- **PROVIDED MATERIAL**:
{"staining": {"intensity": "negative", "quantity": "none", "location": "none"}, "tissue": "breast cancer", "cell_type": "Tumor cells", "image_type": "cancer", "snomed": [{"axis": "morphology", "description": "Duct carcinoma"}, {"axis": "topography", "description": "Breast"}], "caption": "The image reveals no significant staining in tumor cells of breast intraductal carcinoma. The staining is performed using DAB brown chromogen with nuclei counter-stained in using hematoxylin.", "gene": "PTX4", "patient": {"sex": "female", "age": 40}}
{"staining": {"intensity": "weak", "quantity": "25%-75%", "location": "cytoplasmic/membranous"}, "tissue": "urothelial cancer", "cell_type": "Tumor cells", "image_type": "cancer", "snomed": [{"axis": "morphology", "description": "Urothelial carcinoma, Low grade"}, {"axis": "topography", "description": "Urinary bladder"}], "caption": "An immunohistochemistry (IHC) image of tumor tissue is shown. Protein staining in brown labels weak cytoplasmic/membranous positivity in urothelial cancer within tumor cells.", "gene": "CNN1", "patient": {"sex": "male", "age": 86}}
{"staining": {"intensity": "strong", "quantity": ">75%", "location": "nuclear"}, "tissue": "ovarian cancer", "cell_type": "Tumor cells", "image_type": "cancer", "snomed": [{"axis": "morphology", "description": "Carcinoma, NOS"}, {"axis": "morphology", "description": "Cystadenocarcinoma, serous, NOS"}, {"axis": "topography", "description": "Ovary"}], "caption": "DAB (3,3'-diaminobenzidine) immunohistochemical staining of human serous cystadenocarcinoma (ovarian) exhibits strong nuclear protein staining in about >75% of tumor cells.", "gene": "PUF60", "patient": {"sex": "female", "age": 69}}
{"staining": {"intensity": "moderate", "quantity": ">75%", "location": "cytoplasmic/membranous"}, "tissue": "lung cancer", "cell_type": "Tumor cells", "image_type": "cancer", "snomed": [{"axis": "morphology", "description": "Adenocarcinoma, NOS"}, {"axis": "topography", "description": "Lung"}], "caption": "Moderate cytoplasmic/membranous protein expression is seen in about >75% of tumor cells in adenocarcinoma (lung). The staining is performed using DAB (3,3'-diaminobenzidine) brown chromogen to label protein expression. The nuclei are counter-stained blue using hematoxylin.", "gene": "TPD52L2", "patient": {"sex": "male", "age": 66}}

- **ASSIGNMENT**: Return all of the material exactly as written, from the first line through the last.

- **RESULT**:
{"staining": {"intensity": "negative", "quantity": "none", "location": "none"}, "tissue": "breast cancer", "cell_type": "Tumor cells", "image_type": "cancer", "snomed": [{"axis": "morphology", "description": "Duct carcinoma"}, {"axis": "topography", "description": "Breast"}], "caption": "The image reveals no significant staining in tumor cells of breast intraductal carcinoma. The staining is performed using DAB brown chromogen with nuclei counter-stained in using hematoxylin.", "gene": "PTX4", "patient": {"sex": "female", "age": 40}}
{"staining": {"intensity": "weak", "quantity": "25%-75%", "location": "cytoplasmic/membranous"}, "tissue": "urothelial cancer", "cell_type": "Tumor cells", "image_type": "cancer", "snomed": [{"axis": "morphology", "description": "Urothelial carcinoma, Low grade"}, {"axis": "topography", "description": "Urinary bladder"}], "caption": "An immunohistochemistry (IHC) image of tumor tissue is shown. Protein staining in brown labels weak cytoplasmic/membranous positivity in urothelial cancer within tumor cells.", "gene": "CNN1", "patient": {"sex": "male", "age": 86}}
{"staining": {"intensity": "strong", "quantity": ">75%", "location": "nuclear"}, "tissue": "ovarian cancer", "cell_type": "Tumor cells", "image_type": "cancer", "snomed": [{"axis": "morphology", "description": "Carcinoma, NOS"}, {"axis": "morphology", "description": "Cystadenocarcinoma, serous, NOS"}, {"axis": "topography", "description": "Ovary"}], "caption": "DAB (3,3'-diaminobenzidine) immunohistochemical staining of human serous cystadenocarcinoma (ovarian) exhibits strong nuclear protein staining in about >75% of tumor cells.", "gene": "PUF60", "patient": {"sex": "female", "age": 69}}
{"staining": {"intensity": "moderate", "quantity": ">75%", "location": "cytoplasmic/membranous"}, "tissue": "lung cancer", "cell_type": "Tumor cells", "image_type": "cancer", "snomed": [{"axis": "morphology", "description": "Adenocarcinoma, NOS"}, {"axis": "topography", "description": "Lung"}], "caption": "Moderate cytoplasmic/membranous protein expression is seen in about >75% of tumor cells in adenocarcinoma (lung). The staining is performed using DAB (3,3'-diaminobenzidine) brown chromogen to label protein expression. The nuclei are counter-stained blue using hematoxylin.", "gene": "TPD52L2", "patient": {"sex": "male", "age": 66}}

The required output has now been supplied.